++++ Supplied data ++++

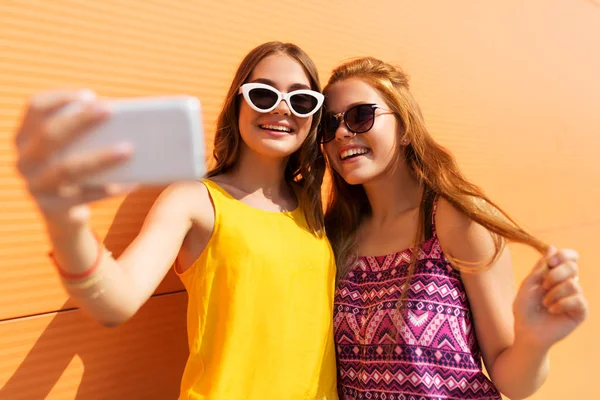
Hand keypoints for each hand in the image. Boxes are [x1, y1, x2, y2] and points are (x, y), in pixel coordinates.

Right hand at [15, 90, 134, 223]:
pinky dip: (110, 189)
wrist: (63, 213)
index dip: (60, 98)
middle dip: (81, 121)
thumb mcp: (73, 149)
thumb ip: (88, 132)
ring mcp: (35, 186)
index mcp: (26, 137)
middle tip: (111, 111)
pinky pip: (84, 197)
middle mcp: (24, 160)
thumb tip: (128, 118)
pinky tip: (133, 181)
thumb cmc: (76, 168)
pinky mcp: (52, 208)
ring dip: (100, 157)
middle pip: (50, 135)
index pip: (35, 107)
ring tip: (129, 149)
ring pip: (67, 169)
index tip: (90, 95)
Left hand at [512, 246, 587, 349]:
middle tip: (543, 286)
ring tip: (545, 303)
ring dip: (554, 293)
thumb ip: (541, 267)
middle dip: (555, 274)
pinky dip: (561, 303)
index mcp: (557, 275)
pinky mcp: (581, 312)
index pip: (570, 257)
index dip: (563, 255)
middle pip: (573, 267)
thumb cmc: (525, 308)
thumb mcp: (529, 284)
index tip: (550, 263)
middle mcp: (569, 284)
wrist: (526, 331)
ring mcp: (576, 298)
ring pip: (574, 284)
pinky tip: (552, 310)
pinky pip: (578, 300)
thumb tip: (553, 247)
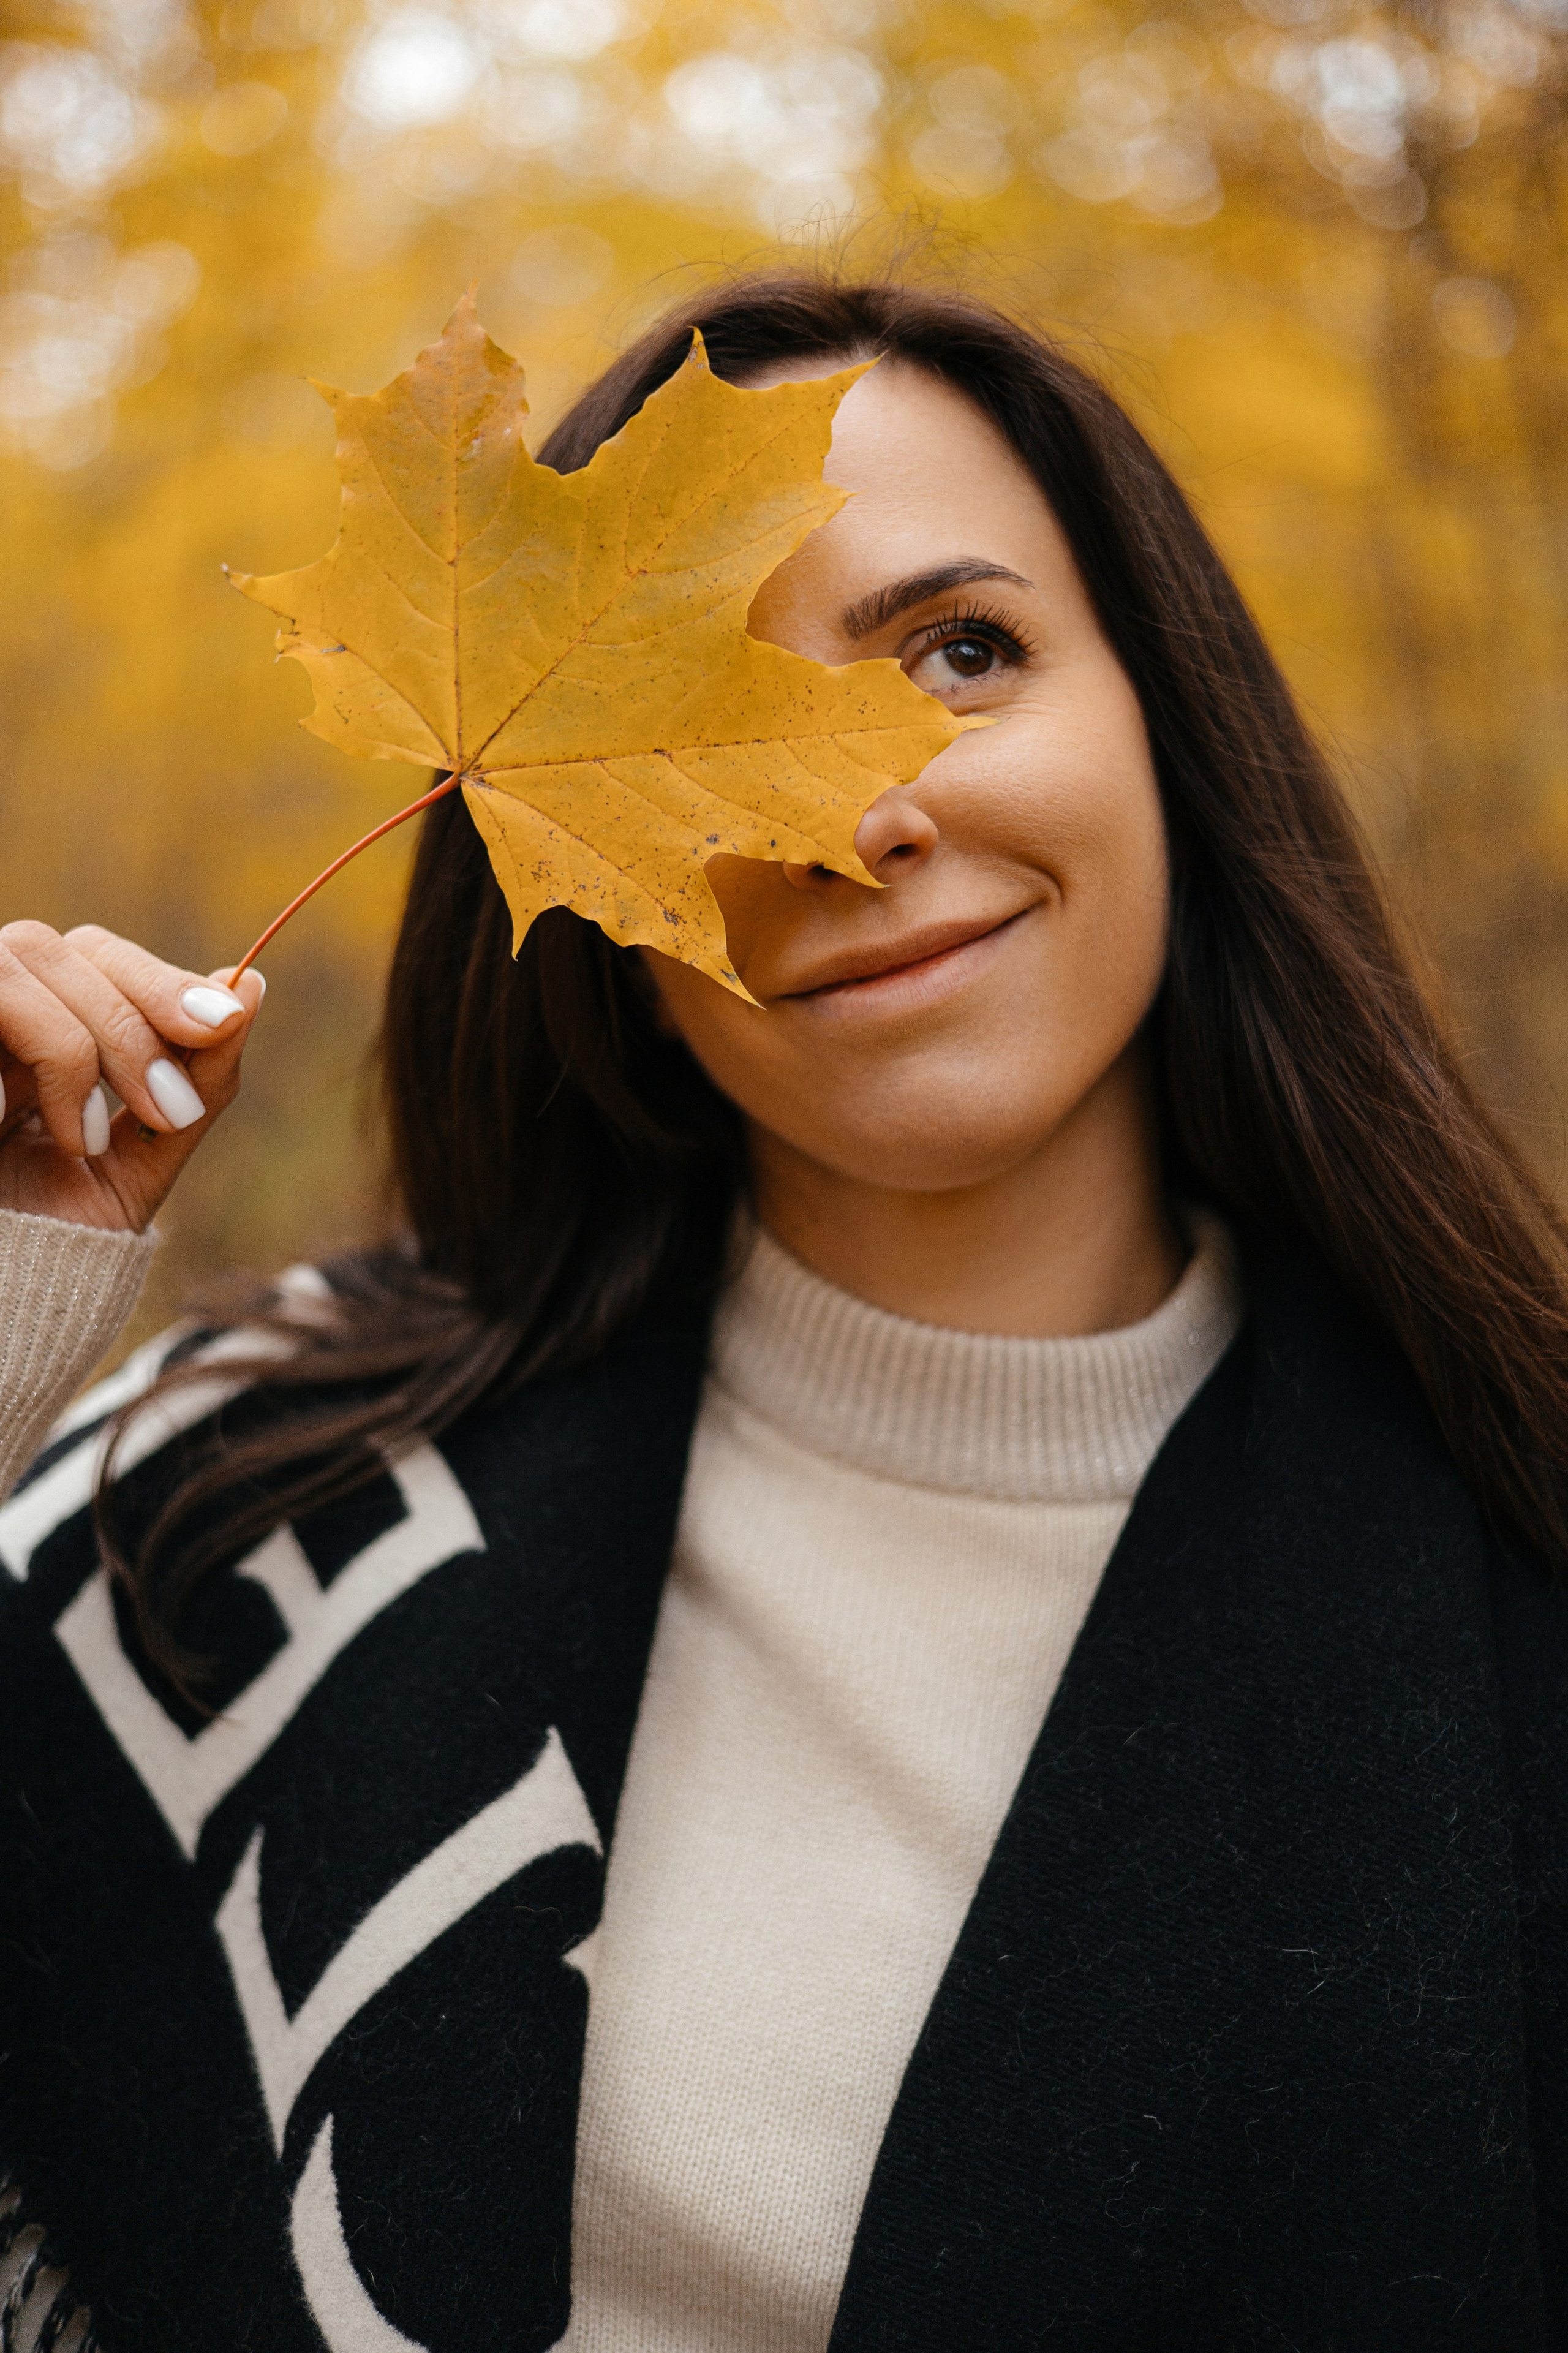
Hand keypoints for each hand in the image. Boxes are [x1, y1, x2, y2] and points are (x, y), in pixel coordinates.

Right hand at [0, 922, 265, 1235]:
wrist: (8, 1297)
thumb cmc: (62, 1227)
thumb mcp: (146, 1154)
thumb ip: (201, 1077)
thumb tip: (252, 984)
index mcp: (42, 1022)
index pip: (97, 954)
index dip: (160, 979)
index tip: (222, 1024)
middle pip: (55, 947)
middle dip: (129, 1020)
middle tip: (169, 1105)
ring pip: (12, 965)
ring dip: (71, 1047)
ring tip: (86, 1139)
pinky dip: (19, 1059)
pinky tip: (7, 1116)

++++

What you will do
Going through the entries, return every line holding the word "middle".

Solution to this problem
middle dip: (81, 121)
middle tip: (111, 111)
middle mcp: (24, 160)
middle pip: (50, 135)
middle tip: (543, 286)
middle dip: (555, 274)
middle pip: (573, 267)
middle mcp: (569, 284)
middle pip: (55, 947)
middle dip: (129, 1020)
middle tip: (169, 1105)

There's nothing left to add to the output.